Archive for March 6, 2010

Flight of Fantasy about Dreaded Pirates

A work colleague at my new job in Astana has requested that we might possibly show the movie “Public Enemies” or in Russian it is titled simply as “Johnny D.” for Johnny Dillinger.  Johnny Depp plays the part of Dillinger but I’ll have to preview this movie beforehand in order to list the vocabulary words and also find the idioms that would be difficult to understand for non-native speakers.

Believe it or not, I’ve only seen Johnny Depp in the “Pirates of the Caribbean” movie where he did a very convincing pirate act.  I’m looking forward to seeing him play a gangster from the 1930s in America when there were a rash of bank robberies.  Not too long ago I wrote the following piece about pirates, must been after I watched “Pirates of the Caribbean.”  Sometimes I take a flight of fantasy when I write, glad I don’t have to deal with these dreaded pirates…

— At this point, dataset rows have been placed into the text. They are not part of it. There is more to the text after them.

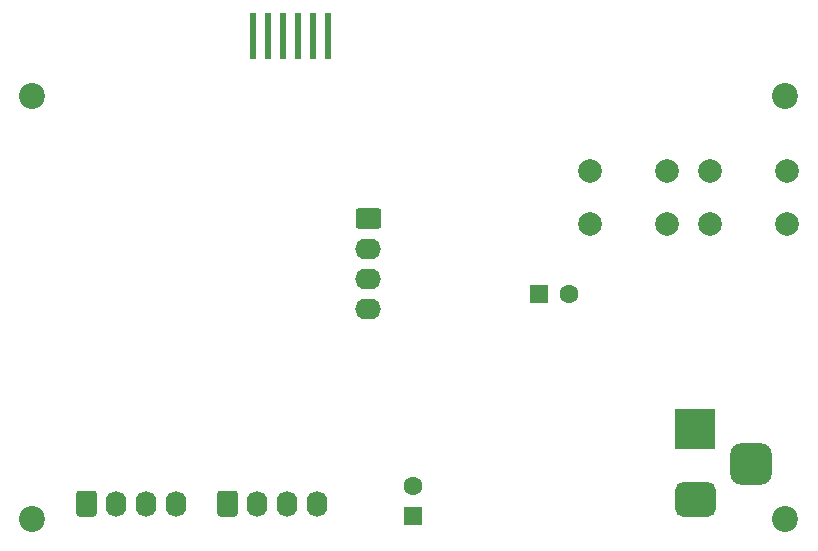
<source format=gbr>
%TF.GenerationSoftware,KiCad,Pcbnew,5.1.9+dfsg1-1*%
%TF.CreationDate,2021-11-11T20:26:25+01:00*%
%TF.ProjectId,lidar_board,6c696461-725f-4626-9f61-72642e6b6963,rev?*%
%TF.SameCoordinates,Original*%
%TF.FileFunction,Soldermask,Bot*%
%TF.FilePolarity,Negative*%
%FSLAX46Y46*%
G04 Gerber Fmt 4.6, Leading zero omitted, Abs format (unit mm)*
G04 Created by KiCad (PCBNEW 5.1.9+dfsg1-1) date 2021-11-11 20:26:25*
%MOMM*%
%LPD*%
G01*
G04 APERTURE LIST*
%ADD10C,2.200000*%
%ADD11C,1.600000*%
%ADD12R,1.600000X1.600000*%
%ADD13R,3.500000X3.500000*%
%ADD14O,2.190000X1.740000*%
%ADD15O,1.740000X2.190000*%
%ADD16R,0.560000X4.000000*%
%ADD17C,2.000000*%
G04 APERTURE END LIST*
D10*
%TO.C,REF\u002A\u002A*%
X135128000Y-77978000D03*
%TD*%
%TO.C,REF\u002A\u002A*%
X198882000Y-77978000D03*
%TD*%
%TO.C,REF\u002A\u002A*%
X135128000Y-113792000D03*
%TD*%
%TO.C,REF\u002A\u002A*%
X198882000Y-113792000D03*
%TD*%
D11*
%TO.C,C1*%
X167386000Y-111038000D03*
D12*
X167386000Y-113538000D03*
%TD*%
%TO.C,C2*%
X178054000Y-94742000D03*
D11*
X180554000Y-94742000D03*
%TD*%
D13*
%TO.C,J1*%
X191262000Y-106172000D03*
G36*
G01*
X192262000Y-113672000D02*
X190262000Y-113672000D01*
G75*
G02*
X189512000Y-112922000I0J750000D01*
G01*
X189512000Y-111422000D01*
G75*
G02*
X190262000Y-110672000I750000J0D01*
G01*
X192262000Y-110672000D01*
G75*
G02*
X193012000Y-111422000I0J-750000D01*
G01*
X193012000Y-112922000D01*
G75*
G02*
X192262000Y-113672000I-750000J0D01*
G01*
G37*
G36*
G01*
X196837000Y-110922000D02*
X195087000Y-110922000D01*
G75*
G02*
X194212000Y-110047000I0J875000D01*
G01*
X194212000Y-108297000D01*
G75*
G02*
X195087000Y-107422000I875000J0D01*
G01*
X196837000Y-107422000D01*
G75*
G02*
X197712000Y-108297000I0J-875000D01*
G01*
X197712000Y-110047000D01*
G75*
G02*
X196837000Y-110922000I-875000J0D01*
G01*
G37*
%TD*%
D14*
%TO.C,J2*%
X163576000Y-96012000D03*
X163576000Y-93472000D03*
X163576000Y-90932000D03*
G36*
G01*
X162730999Y-87522000D02*
X164421001Y-87522000D01*
G75*
G02*
X164671000Y-87771999I0J-249999D01*
G01*
X164671000Y-89012001D01*
G75*
G02*
X164421001Y-89262000I-249999J0D01*
G01*
X162730999Y-89262000D01*
G75*
G02*
X162481000Y-89012001I0J249999D01*
G01*
X162481000Y-87771999D01*
G75*
G02*
X162730999Y-87522000I249999J0D01*
G01*
G37*
%TD*%
%TO.C,I2C*%
G36*
G01*
X150768000Y-113367001D02*
X150768000Y-111676999D01*
G75*
G02*
X151017999Y-111427000I249999J0D01*
G01*
X152258001Y-111427000D01*
G75*
G02*
X152508000Y-111676999I0J-249999D01*
G01*
X152508000Y-113367001D01*
G75*
G02*
X152258001Y-113617000I-249999J0D01*
G01*
X151017999Y-113617000D01*
G75*
G02*
X150768000Y-113367001I0J249999D01*
G01*
G37*
D15*
X154178000Y-112522000D03*
X156718000Y-112522000D03*
X159258000Y-112522000D03*
%TD*%
%TO.C,I2C*%
G36*
G01*
X138830000Y-113367001D02*
X138830000Y-111676999D01*
G75*
G02*
X139079999Y-111427000I249999J0D01*
G01*
X140320001Y-111427000D01*
G75*
G02*
X140570000Y-111676999I0J-249999D01*
G01*
X140570000Y-113367001D01*
G75*
G02*
X140320001Y-113617000I-249999J0D01*
G01*
X139079999Y-113617000D01*
G75*
G02*
X138830000Y-113367001I0J249999D01*
G01*
G37*
X142240000Y-112522000D03*
X144780000Y-112522000D03*
X147320000Y-112522000D03*
%TD*%
D16*
%TO.C,J5*%
X153787000Y-72938000D03*
X156327000Y-72938000D03*
X160137000Y-72938000D03*
X158867000Y-72938000D03*
X155057000Y-72938000D03*
X157597000Y-72938000D03*
%TD*%
D17*
%TO.C,Reset*%
X188872000Y-84328000D03*
X188872000Y-88828000D03*
X182372000Y-84328000D03*
X182372000Y-88828000D03*
%TD*%
%TO.C,Boot*%
X192532000Y-88828000D03*
X192532000Y-84328000D03*
X199032000Y-88828000D03*
X199032000Y-84328000D03*
%TD*%
M02*

</source>
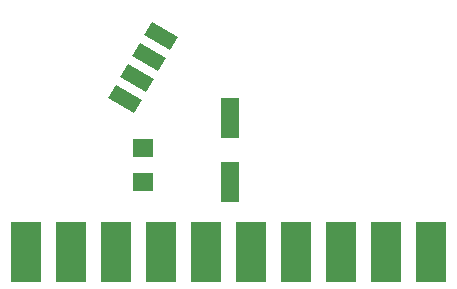
<source format=gtp>
G04 EAGLE Gerber RS-274X export*
G75*
%MOMM*%
%FSLAX34Y34*%
%LPD*%
%INTop Paste*%
%IPPOS*%
%AMOC8*
5,1,8,0,0,1.08239X$1,22.5*%
G01*
%ADD10R,2.540000X5.080000*%
%ADD11R,1.600000X3.500000*%
%ADD12R,1.270000X2.540000*%
%ADD13R,1.803000X1.600000*%


D10*
X25400Y15240D03*
X63500Y15240D03*
X101600Y15240D03*
X139700Y15240D03*
X177800Y15240D03*
X215900Y15240D03*
X254000Y15240D03*
X292100Y15240D03*
X330200Y15240D03*
X368300Y15240D03*
D11*
X198120Y128600D03*
X198120Y74600D03*
D12*
G36*
X143713Y179490D02*
X137363Y168491D01*
X115367Y181190D01*
X121717Y192189D01*
X143713Y179490D01*
G37*
G36*
X153873Y197270D02*
X147523Y186271D01*
X125527Y198970D01*
X131877Y209969D01*
X153873Y197270D01*
G37*
G36*
X133553Y161710D02*
X127203Y150711D01*
X105207Y163410D01*
X111557Y174409D01*
X133553Y161710D01*
G37*
G36*
X123393Y143930D02*
X117043Y132931D01*
X95047Y145630D01*
X101397Y156629D01*
X123393Y143930D01*
G37*
D13*
X124460Y103120D03*
X124460Y74680D03*
M02*

</source>
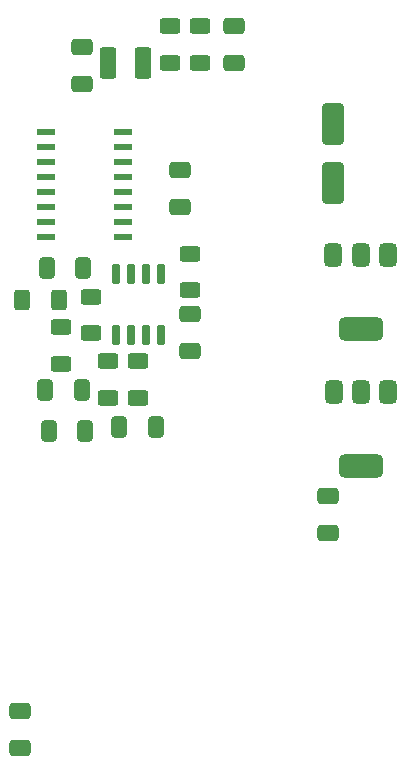
<source format=gbr>
%TF.GenerationSoftware,KiCad,Pcbnew,8.0.3-unknown-202406112021~03dd6c7a8e~ubuntu22.04.1*%
%TF.CreationDate,2024-06-13T18:15:46+05:30*%
%TF.ProjectId,SDR-Board,5344522d-426f-4617-9264-2e6b69636164,rev?*%
%TF.SameCoordinates,Original*%
%TF.FileFunction,Paste,Top*%
%TF.FilePolarity,Positive*%
%FSLAX46Y46*%
G04 Gerber Fmt 4.6, Leading zero omitted, Abs format (unit mm)*
G04 Created by KiCad (PCBNEW 8.0.3-unknown-202406112021~03dd6c7a8e~ubuntu22.04.1) date 2024-06-13 18:15:46*
%MOMM*%
%LPD*%
G01*
G04 APERTURE LIST*
G04 Aperture macros list*
%AMRoundRect*
0 Rectangle with rounded corners*
0 $1 Rounding radius*
0 $2 $3 $4 $5 $6 $7 $8 $9 X,Y pos of 4 corners*
0 Add a 4 corners polygon primitive as box body*
4,1,4,$2,$3,$4,$5,$6,$7,$8,$9,$2,$3,0*
0 Add four circle primitives for the rounded corners*
1,1,$1+$1,$2,$3*
1,1,$1+$1,$4,$5*
1,1,$1+$1,$6,$7*
1,1,$1+$1,$8,$9*
0 Add four rect primitives between the rounded corners*
20,1,$1+$1,$2,$3,$4,$5,0*
20,1,$1+$1,$4,$5,$6,$7,0*
20,1,$1+$1,$6,$7,$8,$9,0*
20,1,$1+$1,$8,$9,$2,$3,0*%
G04 Aperture macros list end*
%ADD10RoundRect,0.250000X-0.650000X0.412500X-0.650000X-0.412500X0.650000X-0.412500X0.650000X0.412500X0*%
%ADD11RoundRect,0.250000X0.650000X-0.412500X0.650000X0.412500X-0.650000X0.412500X-0.650000X-0.412500X0*%
%ADD12RoundRect,0.250000X-0.412500X-0.650000X0.412500X-0.650000X0.412500X0.650000X-0.412500X0.650000X0*%
%ADD13RoundRect,0.250000X-0.625000X0.400000X-0.625000X-0.400000X0.625000X-0.400000X0.625000X0.400000X0*%
%ADD14RoundRect,0.137500X0.662500X0.137500X-0.662500X0.137500X-0.662500X-0.137500X0.662500X-0.137500X0*%
%ADD15RoundRect,0.150000X-0.150000X0.725000X-0.150000X-0.725000X0.150000X-0.725000X0.150000X0.725000X0*%
%ADD16RoundRect,0.250000X0.412500X0.650000X-0.412500X0.650000X-0.412500X-0.650000X0.412500X-0.650000X0*%
%ADD17RoundRect,0.250001X0.462499X1.074999X-0.462499X1.074999X-0.462499X-1.074999X0.462499X-1.074999X0*%
%ADD18RoundRect,0.250000X0.625000X-0.400000X0.625000X0.400000X-0.625000X0.400000X-0.625000X-0.400000X0*%
%ADD19RoundRect,0.375000X-0.375000X0.625000X-0.375000X-0.625000X0.375000X-0.625000X0.375000X0.625000X0*%
%ADD20RoundRect,0.500000X-1.400000X0.500000X-1.400000X-0.500000X1.400000X-0.500000X1.400000X0.500000X0*%
%ADD21RoundRect,0.250000X0.400000X0.625000X-0.400000X0.625000X-0.400000X-0.625000X0.400000X-0.625000X0*%
%ADD22RoundRect,0.250000X0.650000X-1.500000X0.650000X1.500000X-0.650000X1.500000X-0.650000X-1.500000X0*%
G04 APERTURE END LIST*
D10*
%TO.C,C16*%
X117670000Y-69725000D03*
X117670000Y-72850000D03*
%TD*%
D11*
%TO.C,C1*%
X109290000Y-62482500D03*
X109290000Y-59357500D03*
%TD*%
D12*
%TO.C,C3*%
X106330000Y-78020000D03*
X109455000Y-78020000D03*
%TD*%
D13*
%TO.C,R3*%
X116770000Y-57575000D03*
X116770000Y-60675000D03*
%TD*%
D14*
%TO.C,U2*%
X112815000Y-75395000D03*
X112815000Y-74125000D03*
X112815000Y-72855000D03*
X112815000Y-71585000D03*
X112815000Y-70315000D03*
X112815000Y-69045000D03*
X112815000Y-67775000D03*
X112815000Y-66505000D03*
X106315000Y-66505000D03*
X106315000Y-67775000D03*
X106315000Y-69045000D03*
X106315000Y-70315000D03*
X106315000Y-71585000D03*
X106315000Y-72855000D03*
X106315000Y-74125000D03*
X106315000Y-75395000D03*
%TD*%
D10*
%TO.C,C2*%
X122170000Y-57545000D03*
X122170000Y-60670000D03*
%TD*%
D15*
%TO.C,U6*%
X116030000Y-78575000D03*
X114760000Y-78575000D03*
X113490000Y-78575000D03*
X112220000Y-78575000D03*
X112220000Y-83725000D03*
X113490000Y-83725000D03*
X114760000Y-83725000D03*
X116030000Y-83725000D03*
%TD*%
D16*
%TO.C,CC2*%
X109622500Y-91800000D03*
X106497500Y-91800000D03*
%TD*%
D11*
%TO.C,C17*%
X130190000Y-100505000D03*
X130190000Y-97380000D03*
%TD*%
D17*
%TO.C,L1*%
X114487500Y-60700000D03*
X111512500Y-60700000D03*
%TD*%
D18*
%TO.C,R5*%
X118440000Y-79910000D03*
X118440000Y-76810000D03*
%TD*%
D19*
%TO.C,U5*%
X135270000Y-88500000D03*
X132970000Y-88500000D03*
D20*
X132970000Y-94800000D03*
D19*
X130670000Y-88500000D03*
%TD*%
D13*
%TO.C,R6*%
X110070000Y-80470000D03*
X110070000Y-83570000D03*
%TD*%
D19*
%TO.C,U3*%
X135220000Y-76910000D03*
X132920000Y-76910000D03*
D20*
X132920000Y-83210000D03*
D19*
X130620000Y-76910000D03*
%TD*%
D10*
%TO.C,C11*%
X118470000Y-81945000D03*
X118470000Y-85070000D03*
%TD*%
D16*
%TO.C,C12*%
X109322500Y-88400000D03*
X106197500Y-88400000D03*
%TD*%
D18*
%TO.C,R4*%
X107595000Y-86150000D03*
X107595000Y-83050000D03*
%TD*%
D16*
%TO.C,CC1*%
X115625000Y-91500000D03*
X112500000Y-91500000D03*
%TD*%
D21*
%TO.C,R7*%
X107370000Y-80730000D03*
X104270000Y-80730000D03*
%TD*%
D18*
%TO.C,R2*%
X119360000Y-60675000D03*
X119360000Y-57575000D03*
%TD*%
D10*
%TO.C,C14*%
X104110000Y-115527500D03*
X104110000Y-118652500D03*
%TD*%
D22*
%TO.C,D1*%
X130590000Y-70880000D03*
X130590000Y-65880000D03*
%TD*%
D13*
%TO.C,R9*%
X111520000Y-85910000D03*
X111520000Y-89010000D03*
%TD*%
%TO.C,R8*%
X114090000Y-85920000D03*
X114090000Y-89020000D03*
%TD*%
M02*

</source>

Many pirate stories seem to start out the same way with “Once Upon a Time,” but this narrative has no ending yet, happy or sad.  Those of us who are their galley slaves wait for the demise of those dreaded sea captains, the Three Don’tkateer Pirates.  In this case, all three are Spanish men who may have once cared about their fellow countrymen, sadly they no longer do. They are out for only themselves. These three were educated at the same School of Piracy of the High Cs (Cagey, Crafty, and Cunning).  They sometimes have occasional spats amongst themselves, usually over a card game or after drinking too much. No matter, they get over it quickly, because they all share in the same booty and have a kind of robber’s built-in trust with each other.  However, they have a sycophant allegiance to other more dangerous pirates marauding and ruling the high seas on bigger vessels.

If you have seen Johnny Depp in the Pirates of the Caribbean series, you already have a good visual picture of what our pirates look like.  First, El Zeeta is an older, scarred man who has killed more, stolen most and doesn’t listen to others.  He skillfully uses syrupy cunning to intimidate those under him; he has developed torture for those below him to a fine art.  Next there is El Keeta, he is a Napoleonic complex of a man who wildly uses hand motions to create a bigger presence.  He speaks in short bursts and has tantrums which portrays his total illogic in solving problems. Hard to believe a pirate would be legalistic, but this one is.  He uses fear to intimidate with great facility.  Finally, El Meeta, looks mousy in all his features and has one patch over his right eye. He speaks very softly and is the youngest of the devilish troika.  El Meeta is fastidious about the curling of his pencil thin black mustache.   El Zeeta is his mentor on learning how to steal from others, for that is what pirates are best at.

The three pirates have their very own MAscot, who is a toad.  He fits nicely on the front of their pirate ship called the Santa Maria.  Just think Titanic when you visualize Leo and Kate who were the first to cut into the frigid wind in the iceberg infested waters of the Atlantic Ocean. This toad is like a hood ornament to the pirates’ seamy craft because that is about as much work as he accomplishes.  To be admired yes, to do anything as deceitful as the three, no, I don’t think so.  Toads have long tongues to capture their prey and they sit very, very still, watching, unblinking.  These three pirates are guilty and yet their MAscot, the Spanish toad is NOT innocent by any means.  They don’t need anyone else’s protection at least not on their ship.  From long years of practice they have learned how to build up their own bedeviled security system. In a perfect world a child does not grow up wanting to be a pirate but these looters have come from a long tradition of banditry and piracy.  They actually don’t know there is another world out there that has rules and laws to live by for the good of all society.

The Don’tkateer pirates in our world have a negative attitude about everything except the filthy lucre they extract.  El Zeeta is known for taking bribes from his own countrymen so they can be on his ship but in fact they end up down below as galley slaves if they are not careful.  The other two do nothing more than make life miserable for others who are beneath them.  However, what is little known is that they have plastic swords.  They hardly know riverso, mandritto, squalembrato or trovar di spada from lunge forward and attack. In reality, the three are fearful cowards not used to a days work. Or rather, they create work and make themselves look busy but they don’t know what they are doing.  Even if these antagonists had the real pirate’s rapier, they actually don’t know how to use them properly.  For them “The pen is mightier than the sword” is a kind of mind game.